*What is being asked:* Which of the lines below holds the string "vous"? Copy every line that does.
___ Input for this task
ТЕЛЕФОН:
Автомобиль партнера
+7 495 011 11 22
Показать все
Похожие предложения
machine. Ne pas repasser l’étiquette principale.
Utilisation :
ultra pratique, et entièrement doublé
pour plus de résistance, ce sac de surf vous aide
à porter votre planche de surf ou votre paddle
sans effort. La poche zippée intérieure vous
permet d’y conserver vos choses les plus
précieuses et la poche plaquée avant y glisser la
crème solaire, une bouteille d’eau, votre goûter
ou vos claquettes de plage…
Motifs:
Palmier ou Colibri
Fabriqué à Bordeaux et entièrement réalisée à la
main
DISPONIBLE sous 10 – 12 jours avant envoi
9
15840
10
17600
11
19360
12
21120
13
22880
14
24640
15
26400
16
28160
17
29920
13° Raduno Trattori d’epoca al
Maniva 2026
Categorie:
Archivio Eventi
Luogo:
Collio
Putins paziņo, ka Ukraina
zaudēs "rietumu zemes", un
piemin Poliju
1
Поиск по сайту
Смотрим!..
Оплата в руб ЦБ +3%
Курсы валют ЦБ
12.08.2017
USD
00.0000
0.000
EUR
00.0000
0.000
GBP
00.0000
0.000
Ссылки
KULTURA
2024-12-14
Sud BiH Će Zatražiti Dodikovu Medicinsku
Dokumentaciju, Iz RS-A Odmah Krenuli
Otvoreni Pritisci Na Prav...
______
___ Input for this task
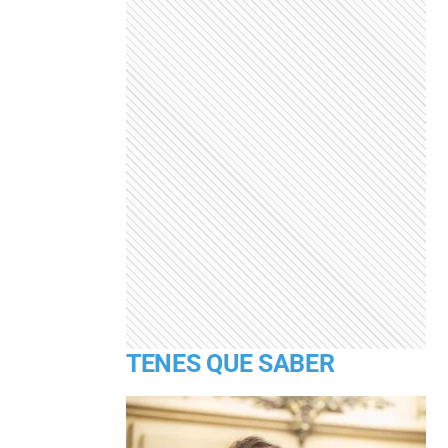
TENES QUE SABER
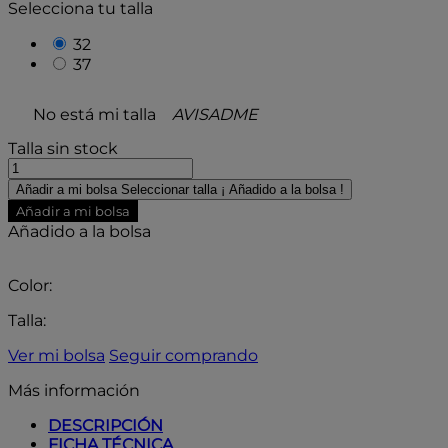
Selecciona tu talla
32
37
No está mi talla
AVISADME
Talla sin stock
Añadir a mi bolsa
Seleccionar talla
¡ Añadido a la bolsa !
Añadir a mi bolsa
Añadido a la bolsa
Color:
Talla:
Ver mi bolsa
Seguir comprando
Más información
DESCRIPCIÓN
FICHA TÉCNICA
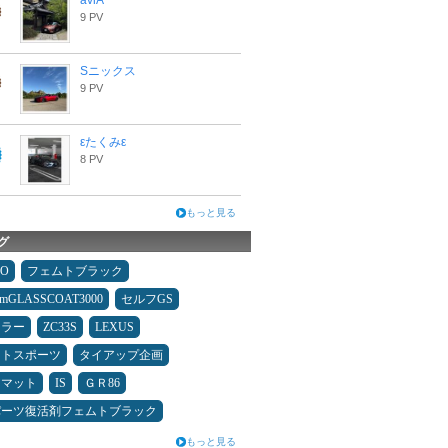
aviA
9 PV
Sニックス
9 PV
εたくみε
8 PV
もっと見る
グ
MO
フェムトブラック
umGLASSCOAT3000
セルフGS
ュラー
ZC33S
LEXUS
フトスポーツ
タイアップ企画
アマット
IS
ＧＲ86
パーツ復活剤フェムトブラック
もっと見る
______
*Answer section:*
pour plus de résistance, ce sac de surf vous aide
sans effort. La poche zippée intérieure vous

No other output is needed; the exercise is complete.